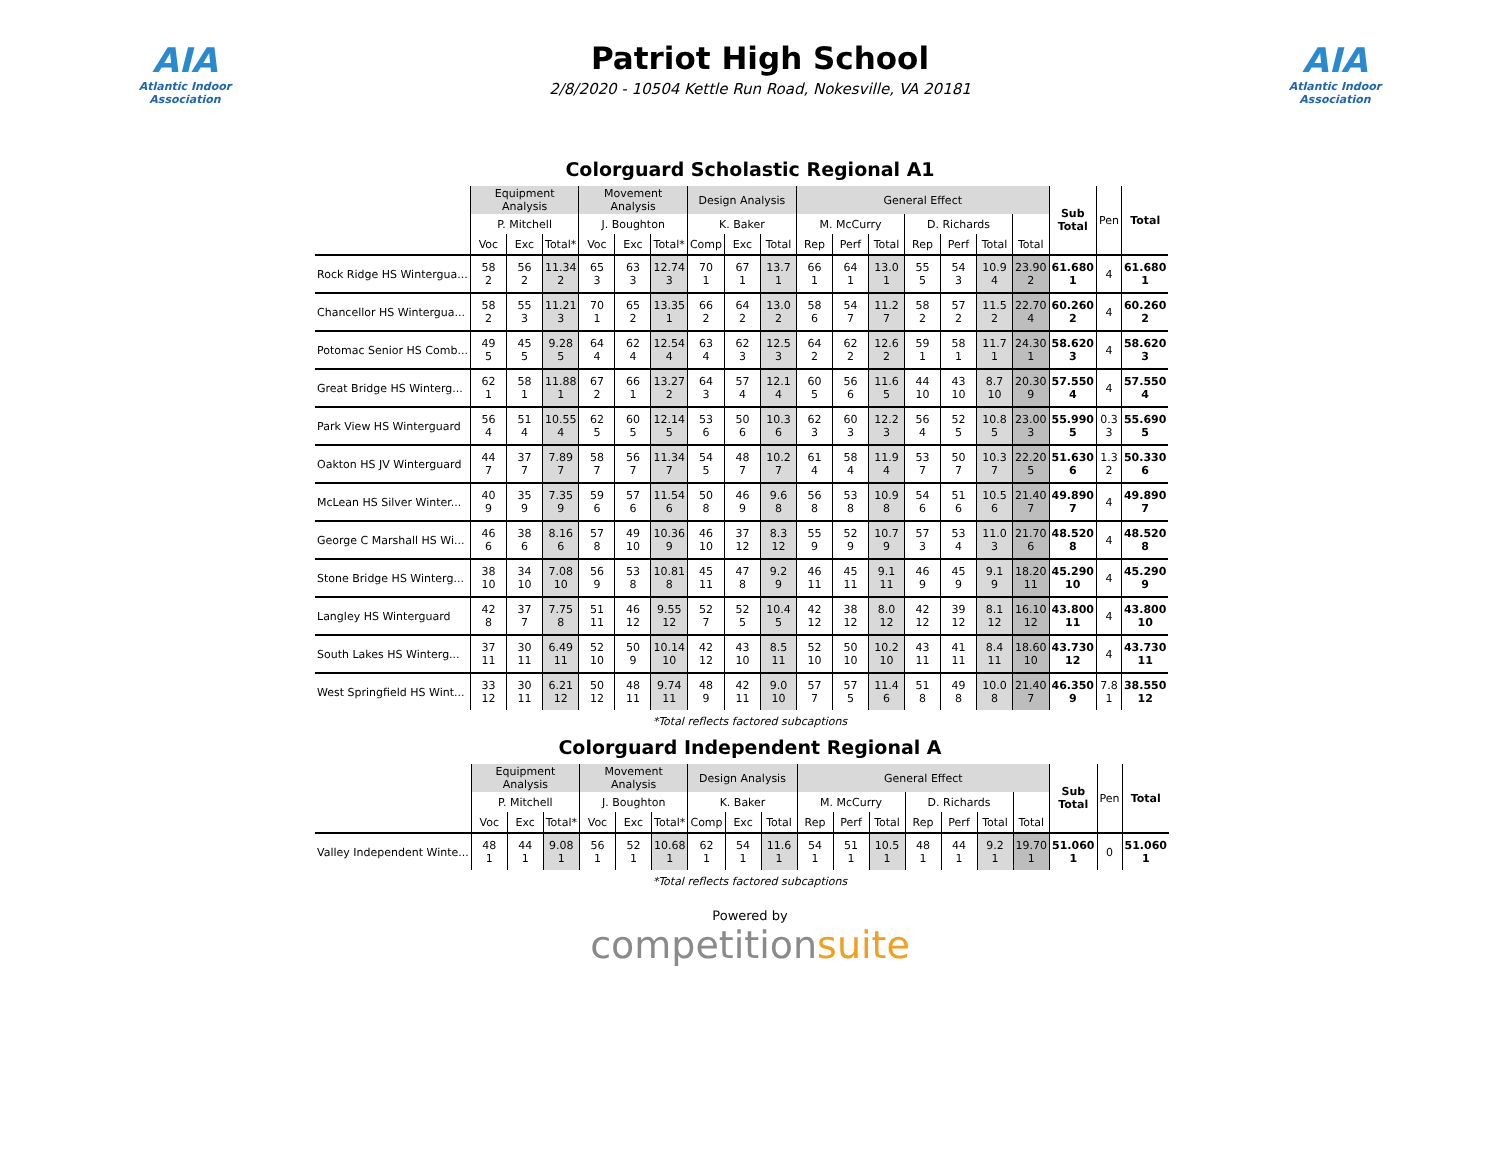AIA
Atlantic Indoor Association
Patriot High School
2/8/2020 - 10504 Kettle Run Road, Nokesville, VA 20181
AIA
Atlantic Indoor Association
Colorguard Scholastic Regional A1
| | Equipment Analysis | | | Movement Analysis | | | Design Analysis | | | General Effect | | | | | | | Sub Total | Pen | Total |
| | P. Mitchell | | | J. Boughton | | | K. Baker | | | M. McCurry | | | D. Richards | | | | | | |
| | Voc | Exc | Total* | Voc | Exc | Total* | Comp | Exc | Total | Rep | Perf | Total | Rep | Perf | Total | Total | | | |
| Rock Ridge HS Wintergua... | 58 2 | 56 2 | 11.34 2 | 65 3 | 63 3 | 12.74 3 | 70 1 | 67 1 | 13.7 1 | 66 1 | 64 1 | 13.0 1 | 55 5 | 54 3 | 10.9 4 | 23.90 2 | 61.680 1 | 4 | 61.680 1 |
| Chancellor HS Wintergua... | 58 2 | 55 3 | 11.21 3 | 70 1 | 65 2 | 13.35 1 | 66 2 | 64 2 | 13.0 2 | 58 6 | 54 7 | 11.2 7 | 58 2 | 57 2 | 11.5 2 | 22.70 4 | 60.260 2 | 4 | 60.260 2 |
| Potomac Senior HS Comb... | 49 5 | 45 5 | 9.28 5 | 64 4 | 62 4 | 12.54 4 | 63 4 | 62 3 | 12.5 3 | 64 2 | 62 2 | 12.6 2 | 59 1 | 58 1 | 11.7 1 | 24.30 1 | 58.620 3 | 4 | 58.620 3 |
| Great Bridge HS Winterg... | 62 1 | 58 1 | 11.88 1 | 67 2 | 66 1 | 13.27 2 | 64 3 | 57 4 | 12.1 4 | 60 5 | 56 6 | 11.6 5 | 44 10 | 43 10 | 8.7 10 | 20.30 9 | 57.550 4 | 4 | 57.550 4 |
| Park View HS Winterguard | 56 4 | 51 4 | 10.55 4 | 62 5 | 60 5 | 12.14 5 | 53 6 | 50 6 | 10.3 6 | 62 3 | 60 3 | 12.2 3 | 56 4 | 52 5 | 10.8 5 | 23.00 3 | 55.990 5 | 0.3 3 | 55.690 5 |
| Oakton HS JV Winterguard | 44 7 | 37 7 | 7.89 7 | 58 7 | 56 7 | 11.34 7 | 54 5 | 48 7 | 10.2 7 | 61 4 | 58 4 | 11.9 4 | 53 7 | 50 7 | 10.3 7 | 22.20 5 | 51.630 6 | 1.3 2 | 50.330 6 |
| McLean HS Silver Winter... | 40 9 | 35 9 | 7.35 9 | 59 6 | 57 6 | 11.54 6 | 50 8 | 46 9 | 9.6 8 | 56 8 | 53 8 | 10.9 8 | 54 6 | 51 6 | 10.5 6 | 21.40 7 | 49.890 7 | 4 | 49.890 7 |
| George C Marshall HS Wi... | 46 6 | 38 6 | 8.16 6 | 57 8 | 49 10 | 10.36 9 | 46 10 | 37 12 | 8.3 12 | 55 9 | 52 9 | 10.7 9 | 57 3 | 53 4 | 11.0 3 | 21.70 6 | 48.520 8 | 4 | 48.520 8 |
| Stone Bridge HS Winterg... | 38 10 | 34 10 | 7.08 10 | 56 9 | 53 8 | 10.81 8 | 45 11 | 47 8 | 9.2 9 | 46 11 | 45 11 | 9.1 11 | 46 9 | 45 9 | 9.1 9 | 18.20 11 | 45.290 10 | 4 | 45.290 9 |
| Langley HS Winterguard | 42 8 | 37 7 | 7.75 8 | 51 11 | 46 12 | 9.55 12 | 52 7 | 52 5 | 10.4 5 | 42 12 | 38 12 | 8.0 12 | 42 12 | 39 12 | 8.1 12 | 16.10 12 | 43.800 11 | 4 | 43.800 10 |
| South Lakes HS Winterg... | 37 11 | 30 11 | 6.49 11 | 52 10 | 50 9 | 10.14 10 | 42 12 | 43 10 | 8.5 11 | 52 10 | 50 10 | 10.2 10 | 43 11 | 41 11 | 8.4 11 | 18.60 10 | 43.730 12 | 4 | 43.730 11 |
| West Springfield HS Wint... | 33 12 | 30 11 | 6.21 12 | 50 12 | 48 11 | 9.74 11 | 48 9 | 42 11 | 9.0 10 | 57 7 | 57 5 | 11.4 6 | 51 8 | 49 8 | 10.0 8 | 21.40 7 | 46.350 9 | 7.8 1 | 38.550 12 |
*Total reflects factored subcaptions
Colorguard Independent Regional A
| | Equipment Analysis | | | Movement Analysis | | | Design Analysis | | | General Effect | | | | | | | Sub Total | Pen | Total |
| | P. Mitchell | | | J. Boughton | | | K. Baker | | | M. McCurry | | | D. Richards | | | | | | |
| | Voc | Exc | Total* | Voc | Exc | Total* | Comp | Exc | Total | Rep | Perf | Total | Rep | Perf | Total | Total | | | |
| Valley Independent Winte... | 48 1 | 44 1 | 9.08 1 | 56 1 | 52 1 | 10.68 1 | 62 1 | 54 1 | 11.6 1 | 54 1 | 51 1 | 10.5 1 | 48 1 | 44 1 | 9.2 1 | 19.70 1 | 51.060 1 | 0 | 51.060 1 |
*Total reflects factored subcaptions
Powered by
competitionsuite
....
§ Aim of the exercise: Copy out all of the entries exactly as they stand, with no pictures in your copy.

§ Response box:
AIA
Atlantic Indoor Association
Patriot High School
2/8/2020 - 10504 Kettle Run Road, Nokesville, VA 20181
AIA
Atlantic Indoor Association
Colorguard Scholastic Regional A1
| | Equipment Analysis | | | Movement Analysis | | | Design Analysis | | | General Effect | | | | | | | Sub Total | Pen | Total |
| | P. Mitchell | | | J. Boughton | | | K. Baker | | | M. McCurry | | | D. Richards | | | | | | |
| | Voc | Exc | Total* | Voc | Exc | Total* | Comp | Exc | Total | Rep | Perf | Total | Rep | Perf | Total | Total | | | |
| Rock Ridge HS Wintergua... | 58 2 | 56 2 | 11.34 2 | 65 3 | 63 3 | 12.74 3 | 70 1 | 67 1 | 13.7 1 | 66 1 | 64 1 | 13.0 1 | 55 5 | 54 3 | 10.9 4 | 23.90 2 | 61.680 1 | 4 | 61.680 1 |
| Chancellor HS Wintergua... | 58 2 | 55 3 | 11.21 3 | 70 1 | 65 2 | 13.35 1 | 66 2 | 64 2 | 13.0 2 | 58 6 | 54 7 | 11.2 7 | 58 2 | 57 2 | 11.5 2 | 22.70 4 | 60.260 2 | 4 | 60.260 2 |
| Potomac Senior HS Comb... | 49 5 | 45 5 | 9.28 5 | 64 4 | 62 4 | 12.54 4 | 63 4 | 62 3 | 12.5 3 | 64 2 | 62 2 | 12.6 2 | 59 1 | 58 1 | 11.7 1 | 24.30 1 | 58.620 3 | 4 | 58.620 3 |
| Great Bridge HS Winterg... | 62 1 | 58 1 | 11.88 1 | 67 2 | 66 1 | 13.27 2 | 64 3 | 57 4 | 12.1 4 | 60 5 | 56 6 | 11.6 5 | 44 10 | 43 10 | 8.7 10 | 20.30 9 | 57.550 4 | 4 | 57.550 4 |
| Park View HS Winterguard | 56 4 | 51 4 | 10.55 4 | 62 5 | 60 5 | 12.14 5 | 53 6 | 50 6 | 10.3 6 | 62 3 | 60 3 | 12.2 3 | 56 4 | 52 5 | 10.8 5 | 23.00 3 | 55.990 5 | 0.3 3 | 55.690 5 |
| Oakton HS JV Winterguard | 44 7 | 37 7 | 7.89 7 | 58 7 | 56 7 | 11.34 7 | 54 5 | 48 7 | 10.2 7 | 61 4 | 58 4 | 11.9 4 | 53 7 | 50 7 | 10.3 7 | 22.20 5 | 51.630 6 | 1.3 2 | 50.330 6 |
| McLean HS Silver Winter... | 40 9 | 35 9 | 7.35 9 | 59 6 | 57 6 | 11.54 6 | 50 8 | 46 9 | 9.6 8 | 56 8 | 53 8 | 10.9 8 | 54 6 | 51 6 | 10.5 6 | 21.40 7 | 49.890 7 | 4 | 49.890 7 |
| George C Marshall HS Wi... | 46 6 | 38 6 | 8.16 6 | 57 8 | 49 10 | 10.36 9 | 46 10 | 37 12 | 8.3 12 | 55 9 | 52 9 | 10.7 9 | 57 3 | 53 4 | 11.0 3 | 21.70 6 | 48.520 8 | 4 | 48.520 8 |
| Stone Bridge HS Winterg... | 38 10 | 34 10 | 7.08 10 | 56 9 | 53 8 | 10.81 8 | 45 11 | 47 8 | 9.2 9 | 46 11 | 45 11 | 9.1 11 | 46 9 | 45 9 | 9.1 9 | 18.20 11 | 45.290 10 | 4 | 45.290 9 |
| Langley HS Winterguard | 42 8 | 37 7 | 7.75 8 | 51 11 | 46 12 | 9.55 12 | 52 7 | 52 5 | 10.4 5 | 42 12 | 38 12 | 8.0 12 | 42 12 | 39 12 | 8.1 12 | 16.10 12 | 43.800 11 | 4 | 43.800 10 |
| South Lakes HS Winterg... | 37 11 | 30 11 | 6.49 11 | 52 10 | 50 9 | 10.14 10 | 42 12 | 43 10 | 8.5 11 | 52 10 | 50 10 | 10.2 10 | 43 11 | 41 11 | 8.4 11 | 18.60 10 | 43.730 12 | 4 | 43.730 11 |
| West Springfield HS Wint... | 33 12 | 30 11 | 6.21 12 | 50 12 | 48 11 | 9.74 11 | 48 9 | 42 11 | 9.0 10 | 57 7 | 57 5 | 11.4 6 | 51 8 | 49 8 | 10.0 8 | 21.40 7 | 46.350 9 | 7.8 1 | 38.550 12 |
*Total reflects factored subcaptions
Colorguard Independent Regional A
| | Equipment Analysis | | | Movement Analysis | | | Design Analysis | | | General Effect | | | | | | | Sub Total | Pen | Total |
| | P. Mitchell | | | J. Boughton | | | K. Baker | | | M. McCurry | | | D. Richards | | | | | | |
| | Voc | Exc | Total* | Voc | Exc | Total* | Comp | Exc | Total | Rep | Perf | Total | Rep | Perf | Total | Total | | | |
| Valley Independent Winte... | 48 1 | 44 1 | 9.08 1 | 56 1 | 52 1 | 10.68 1 | 62 1 | 54 1 | 11.6 1 | 54 1 | 51 1 | 10.5 1 | 48 1 | 44 1 | 9.2 1 | 19.70 1 | 51.060 1 | 0 | 51.060 1 |
*Total reflects factored subcaptions
Powered by
competitionsuite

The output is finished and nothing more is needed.